For #2, I find this is the most straight-forward way to find out. It's a Ford document, and you just look at the table and find the cell that matches your vehicle. You said you're in a 2.7L SuperCrew, so you'll be in the last column in the Conventional Towing section of that document. Then, you just need to look at your window sticker and see what your axle ratio is. From there, you should be able to line up the cell that matches your configuration.

Remember, this is the towing capacity part of the equation - the max you can pull. But, there is the payload component that figures in as well. It is somewhat common to exhaust your payload capacity before your towing capacity. If you have 5 full grown adults in your truck, and 800lbs of gear in the bed, you probably won't have any payload capacity left to carry the weight of the trailer tongue. This is obviously just a hypothetical, but meant to illustrate that there are two components in the equation.
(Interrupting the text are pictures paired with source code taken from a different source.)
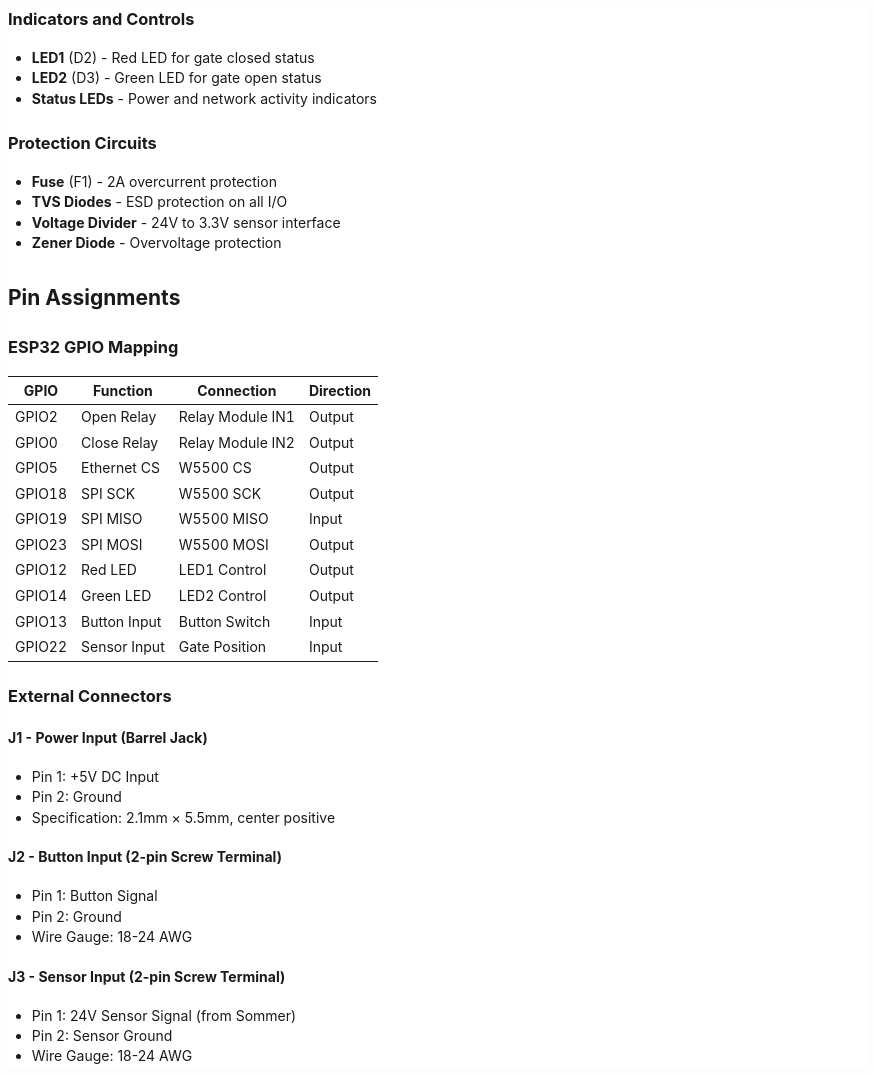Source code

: ### Indicators and Controls
- **LED1** (D2) - Red LED for gate closed status
- **LED2** (D3) - Green LED for gate open status
- **Status LEDs** - Power and network activity indicators

### Protection Circuits
- **Fuse** (F1) - 2A overcurrent protection
- **TVS Diodes** - ESD protection on all I/O
- **Voltage Divider** - 24V to 3.3V sensor interface
- **Zener Diode** - Overvoltage protection

## Pin Assignments

### ESP32 GPIO Mapping
| GPIO | Function | Connection | Direction |
|------|----------|------------|-----------|
| GPIO2 | Open Relay | Relay Module IN1 | Output |
| GPIO0 | Close Relay | Relay Module IN2 | Output |
| GPIO5 | Ethernet CS | W5500 CS | Output |
| GPIO18 | SPI SCK | W5500 SCK | Output |
| GPIO19 | SPI MISO | W5500 MISO | Input |
| GPIO23 | SPI MOSI | W5500 MOSI | Output |
| GPIO12 | Red LED | LED1 Control | Output |
| GPIO14 | Green LED | LED2 Control | Output |
| GPIO13 | Button Input | Button Switch | Input |
| GPIO22 | Sensor Input | Gate Position | Input |

### External Connectors

#### J1 - Power Input (Barrel Jack)
- Pin 1: +5V DC Input
- Pin 2: Ground
- Specification: 2.1mm × 5.5mm, center positive

#### J2 - Button Input (2-pin Screw Terminal)
- Pin 1: Button Signal
- Pin 2: Ground
- Wire Gauge: 18-24 AWG

#### J3 - Sensor Input (2-pin Screw Terminal)
- Pin 1: 24V Sensor Signal (from Sommer)
- Pin 2: Sensor Ground
- Wire Gauge: 18-24 AWG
For rough calculations, when looking at a fishing boat and trailer, find out what the boat on the trailer weighs. Most boat documentation will have this information easily accessible - I know it was that way for my Lund. From there, typically, you will have a tongue weight of 10-15% of that boat, motor and trailer weight value. Take that 10-15% number and use it when calculating your payload figures. Oh, and to find your payload capacity, go out to your truck, open your driver door, look on the inside of the door frame, and you'll see two stickers. The yellow and white one with the tire information will have a sentence there about one-third the way down that tells you what your payload capacity is for your vehicle. Cab occupants weight plus bed weight plus any trailer tongue weight added together can't exceed that value per official guidelines.